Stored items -
================================

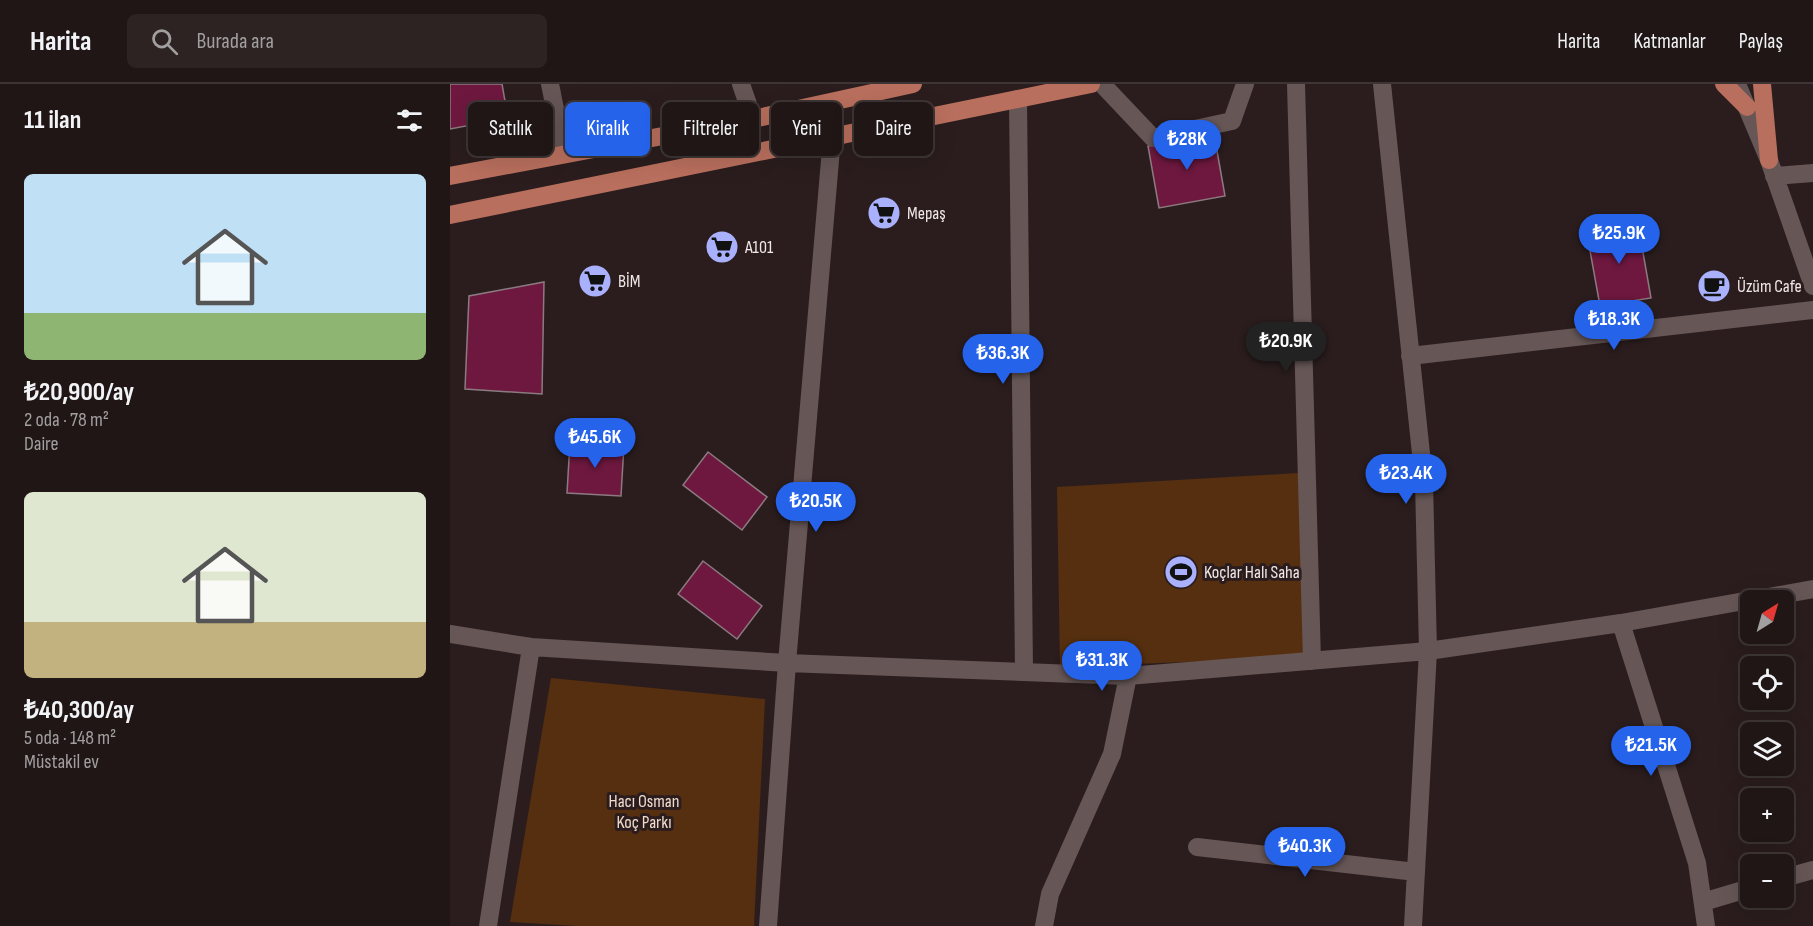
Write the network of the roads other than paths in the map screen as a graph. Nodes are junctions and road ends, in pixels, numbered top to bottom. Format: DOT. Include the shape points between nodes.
graph roads {
  1 [pos="550,84"];
  2 [pos="741,84"];
  3 [pos="914,84"];
  4 [pos="1090,84"];
  5 [pos="1102,84"];
  6 [pos="1245,84"];
  7 [pos="1296,84"];
  8 [pos="1382,84"];
  9 [pos="1724,84"];
  10 [pos="1737,84"];
  11 [pos="1762,84"];
  12 [pos="1018,99"];
  13 [pos="747,102"];
  14 [pos="1746,107"];
  15 [pos="759,117"];
  16 [pos="662,135"];
  17 [pos="842,135"];
  18 [pos="771,149"];
  19 [pos="564,154"];
  20 [pos="830,156"];
  21 [pos="1772,168"];
  22 [pos="1813,173"];
  23 [pos="450,176"];
  24 [pos="450,215"];
  25 [pos="1813,286"];
  26 [pos="1813,310"];
  27 [pos="1410,356"];
  28 [pos="1813,589"];
  29 [pos="1794,592"];
  30 [pos="1740,602"];
  31 [pos="1621,623"];
  32 [pos="450,634"];
  33 [pos="531,647"];
  34 [pos="1428,651"];
  35 [pos="1312,661"];
  36 [pos="786,663"];
  37 [pos="1024,671"];
  38 [pos="1128,676"];
  39 [pos="1197,847"];
  40 [pos="1813,870"];
  41 [pos="1416,872"];
  42 [pos="1794,875"];
  43 [pos="1740,891"];
  44 [pos="1703,902"];
  45 [pos="488,926"];
  46 [pos="768,926"];
  47 [pos="1044,926"];
  48 [pos="1413,926"];
  49 [pos="1706,926"];
  1 -- 19 [label="street"];
  2 -- 13 [label="street"];
  3 -- 15 [label="main road"];
  4 -- 12 [label="main road"];
  5 -- 6 [label="street" via="1153,138 1232,121"];
  7 -- 35 [label="street"];
  8 -- 27 [label="street"];
  9 -- 14 [label="main road"];
  10 -- 14 [label="street"];
  11 -- 21 [label="main road"];
  12 -- 17 [label="main road"];
  12 -- 37 [label="street"];
  14 -- 21 [label="street"];
  16 -- 19 [label="main road"];
  18 -- 24 [label="main road"];
  19 -- 23 [label="main road"];
  20 -- 36 [label="street"];
  21 -- 22 [label="street"];
  21 -- 25 [label="street"];
  26 -- 27 [label="street"];
  27 -- 34 [label="street" via="1424,482"];
  28 -- 29 [label="street"];
  30 -- 31 [label="street"];
  31 -- 34 [label="street"];
  31 -- 44 [label="street" via="1697,864"];
  32 -- 33 [label="street"];
  33 -- 36 [label="street"];
  33 -- 45 [label="street"];
  34 -- 35 [label="street"];
  34 -- 41 [label="street"];
  35 -- 38 [label="street"];
  36 -- 37 [label="street"];
  36 -- 46 [label="street"];
  37 -- 38 [label="street"];
  38 -- 47 [label="street" via="1112,754 1050,894"];
  39 -- 41 [label="street"];
  40 -- 42 [label="street"];
  41 -- 48 [label="street"];
  43 -- 44 [label="street"];
  44 -- 49 [label="street"];
}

================================

PROBLEM TO SOLVE - Return each line of the entries that holds the string "graph".

EXERCISE ANSWER -
Write the network of the roads other than paths in the map screen as a graph. Nodes are junctions and road ends, in pixels, numbered top to bottom. Format: DOT. Include the shape points between nodes.
graph roads {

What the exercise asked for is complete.